Glad you posted something, hadn't heard from you lately.

Diana
February 15, 2010 | Unregistered Commenterdiana
My whole week has been hard. It marked the first of the "celebrations" I have to get through before I even reach my due date. My brother's birthday was Monday, then Valentines day. I'm glad my husband has always hated valentines day, I had gotten used to not celebrating it so it wasn't such a sucker punch. I don't know if I'll ever enjoy a holiday again though, our tragedy seems to be marked by them. Christmas eve was the amnio, New Years Day was his birth, he was due the day after Mother's day. I was supposed to still be pregnant on mine and my dd's birthdays. I just want to ignore the calender, there are just too many reminders of what's missing.
February 15, 2010 | Unregistered CommenterJen
My husband and I went out for dinner last night and someone had the audacity (I kid, but only slightly) to bring a beautiful, tiny baby girl. A nice fancy restaurant, with all couples, and there has to be a baby there. I thought for sure I could have a quiet evening with no intrusion from the world of babies. We ended up talking a lot about our daughter. In a strange way, I think we both feel like we are achieving a tiny bit of acceptance. Still hurts like hell, though.

Jen. we share a lot of similar dates. We lost our dear daughter on the day after Christmas and my due date was the day before Mother's Day. A double whammy of horrible anniversary dates.

Sending peaceful thoughts to all of you.....
February 15, 2010 | Unregistered Commenterscm
Valentine's Day has never been a big to-do for us, just an excuse for a nice meal and chocolates.

We agreed to a carpet picnic and movie.
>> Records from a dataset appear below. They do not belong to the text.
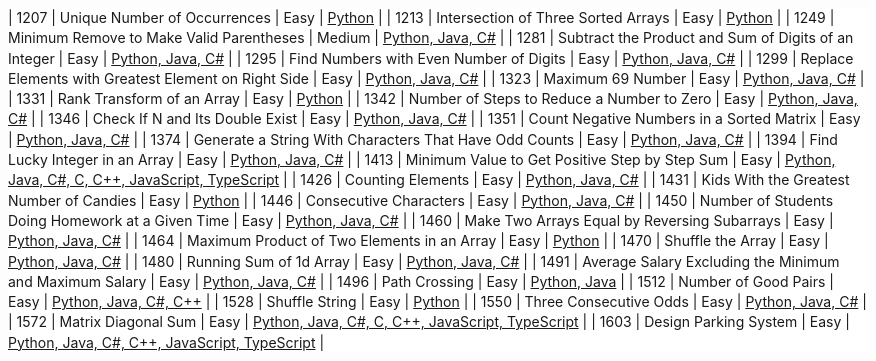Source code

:| 1207 | Unique Number of Occurrences | Easy | [Python](https://leetcode.com/problems/unique-number-of-occurrences/solutions/7183963/hashmap-and-hashset-beats-100-0ms-by-ata-wwqz/) | 
| 1213 | Intersection of Three Sorted Arrays | Easy | [Python](https://leetcode.com/problems/intersection-of-three-sorted-arrays/solutions/7183921/using-hashmap-by-atamalu123-7f6w/) |
| 1249 | Minimum Remove to Make Valid Parentheses | Medium | [Python, Java, C#](https://leetcode.com/problems/minimum-remove-to-make-valid-parentheses/solutions/7215145/intuitive-optimal-on-solution-in-python-t0x7f/) |
| 1281 | Subtract the Product and Sum of Digits of an Integer | Easy | [Python, Java, C#](https://leetcode.com/problems/subtract-the-product-and-sum-of-digits-of-an-integer/solutions/7197000/extracting-digits-in-python-java-c-beats-1a0w/) |
| 1295 | Find Numbers with Even Number of Digits | Easy | [Python, Java, C#](https://leetcode.com/problems/find-numbers-with-even-number-of-digits/solutions/7203065/optimal-solution-in-python-java-c-beats-q7m6b/) |
| 1299 | Replace Elements with Greatest Element on Right Side | Easy | [Python, Java, C#](https://leetcode.com/problems/replace-elements-with-greatest-element-on-right-side/solutions/7203120/optimal-solution-in-java-python-c-beats-73ete/) |
| 1323 | Maximum 69 Number | Easy | [Python, Java, C#](https://leetcode.com/problems/maximum-69-number/solutions/7203367/without-string-conversion-beats-100-by-a-a6xq/) |
| 1331 | Rank Transform of an Array | Easy | [Python](https://leetcode.com/problems/rank-transform-of-an-array/solutions/7183759/sorting-and-hashmap-python-solution-by-a-9gbo/) |
| 1342 | Number of Steps to Reduce a Number to Zero | Easy | [Python, Java, C#](https://leetcode.com/problems/number-of-steps-to-reduce-a-number-to-zero/solutions/7203489/simulation-beats-100-by-atamalu123-omv6/) |
| 1346 | Check If N and Its Double Exist | Easy | [Python, Java, C#](https://leetcode.com/problems/check-if-n-and-its-double-exist/solutions/7234927/optimal-solution-using-hashset-by-atamal-vqxm/) |
| 1351 | Count Negative Numbers in a Sorted Matrix | Easy | [Python, Java, C#](https://leetcode.com/problems/count-negative-numbers-in-a-sorted-matrix/solutions/7203528/python-java-c-beats-100-by-atamalu123-kamr/) |
| 1374 | Generate a String With Characters That Have Odd Counts | Easy | [Python, Java, C#](https://leetcode.com/problems/generate-a-string-with-characters-that-have-odd-counts/solutions/7234895/optimal-solution-in-python-java-c-beats-kgbxk/) |
| 1394 | Find Lucky Integer in an Array | Easy | [Python, Java, C#](https://leetcode.com/problems/find-lucky-integer-in-an-array/solutions/7203565/using-frequency-hashmap-beats-100-by-ata-urqf/) |
| 1413 | Minimum Value to Get Positive Step by Step Sum | Easy | [Python, Java, C#, C, C++, JavaScript, TypeScript](https://leetcode.com/problems/minimum-value-to-get-positive-step-by-step-sum/solutions/7234979/optimal-on-solution-beats-100-by-atamalu-u6wt/) |
| 1426 | Counting Elements | Easy | [Python, Java, C#](https://leetcode.com/problems/counting-elements/solutions/7203593/optimal-solution-using-hashset-beats-100-oknd/) |
| 1431 | Kids With the Greatest Number of Candies | Easy | [Python](https://leetcode.com/problems/kids-with-the-greatest-number-of-candies/solutions/7180602/0ms-beats-100-by-atamalu123-fbwb/) |
| 1446 | Consecutive Characters | Easy | [Python, Java, C#](https://leetcode.com/problems/consecutive-characters/solutions/7203621/simple-solution-in-java-python-c-by-atam-fqrc/) |
| 1450 | Number of Students Doing Homework at a Given Time | Easy | [Python, Java, C#](https://leetcode.com/problems/number-of-students-doing-homework-at-a-given-time/solutions/7203633/easiest-leetcode-problem-by-atamalu123-lbor/) |
| 1460 | Make Two Arrays Equal by Reversing Subarrays | Easy | [Python, Java, C#](https://leetcode.com/problems/make-two-arrays-equal-by-reversing-subarrays/solutions/7224495/2-solutions-in-python-java-c-python-1-li-hr01/) |
| 1464 | Maximum Product of Two Elements in an Array | Easy | [Python](https://leetcode.com/problems/maximum-product-of-two-elements-in-an-array/solutions/7203651/maximum-product-of-two-elements-in-an-ar-xbi9/) |
| 1470 | Shuffle the Array | Easy | [Python, Java, C#](https://leetcode.com/problems/shuffle-the-array/solutions/7203669/shuffling-in-java-python-c-beats-100-by-4x83a/) |
| 1480 | Running Sum of 1d Array | Easy | [Python, Java, C#](https://leetcode.com/problems/running-sum-of-1d-array/solutions/7203685/simple-solution-in-python-java-c-beats-1-jam9/) |
| 1491 | Average Salary Excluding the Minimum and Maximum Salary | Easy | [Python, Java, C#](https://leetcode.com/problems/average-salary-excluding-the-minimum-and-maximum-salary/solutions/7203692/optimal-solution-in-python-java-c-beats-lgg0w/) |
| 1496 | Path Crossing | Easy | [Python, Java](https://leetcode.com/problems/path-crossing/solutions/7203723/optimal-solution-in-python-java-beats-10-bgb5/) |
| 1512 | Number of Good Pairs | Easy | [Python, Java, C#, C++](https://leetcode.com/problems/number-of-good-pairs/solutions/7224299/simple-short-solution-beats-100-by-atama-ewen/) |
| 1528 | Shuffle String | Easy | [Python](https://leetcode.com/problems/shuffle-string/solutions/7177713/0ms-beats-100-by-atamalu123-d00e/) |
| 1550 | Three Consecutive Odds | Easy | [Python, Java, C#](https://leetcode.com/problems/three-consecutive-odds/solutions/7197091/optimal-solution-without-repeated-checks-vu12/) |
| 1572 | Matrix Diagonal Sum | Easy | [Python, Java, C#, C, C++, JavaScript, TypeScript](https://leetcode.com/problems/matrix-diagonal-sum/solutions/7224219/easy-optimal-one-pass-ono1-solution-made-qe0m/) |
| 1603 | Design Parking System | Easy | [Python, Java, C#, C++, JavaScript, TypeScript](https://leetcode.com/problems/design-parking-system/solutions/7221605/simplest-optimal-solution-beats-100-by-a-w9dc/) |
We had trouble finding a movie to agree on - my Dh likes to say he's not much of a 'rom-com' kinda guy, so when he got excited by Three Men and a Little Lady (of all things), we watched that.

No big deal. I think it helps that there was no build-up or link to anything, really. Not tied to anything, and no cycle pressure since I finally ovulated (we enjoyed NOT having sex for a change - we even high-fived that one).

But I either ate something that didn't agree with me or Zoloft is not going to be my friend, because I woke up with intestinal issues and on the point of vomitting. I stayed home from work and felt ok after some more sleep, until I ate something. Yuck.
February 15, 2010 | Unregistered Commentereliza
We've never done Valentine's Day so it wasn't bad for me. Our first wedding annivesary and my birthday are coming up on the 20th and 23rd though and I'm not so much looking forward to them. When I was pregnant we joked about how we wouldn't be doing anything for our anniversary because we thought we'd have a 2 month old baby. Now here we are free to do whatever we want and I don't really feel like doing anything.

Then DH asked what I wanted for my birthday and all I could think was 'I want my baby back'.

Hugs to everyone.
February 15, 2010 | Unregistered CommenterMaddie
Maddie, I'm sorry rough dates are ahead for you. DH asked what I wanted for my birthday recently (which was odd, given that our birthdays are a month apart and we rarely exchange gifts, generally settling for an especially nice dinner out halfways between them. Maybe because it's my 30th?). All I could think was 'a viable pregnancy, please God.' which I could say to him, but which he incapable of providing me, so I said vaguely I'd not thought about it yet and would soon.
February 15, 2010 | Unregistered Commentereliza
I didn't say what I thought out loud to DH either - it would have just made him sad and if it were within his powers we'd already have her back.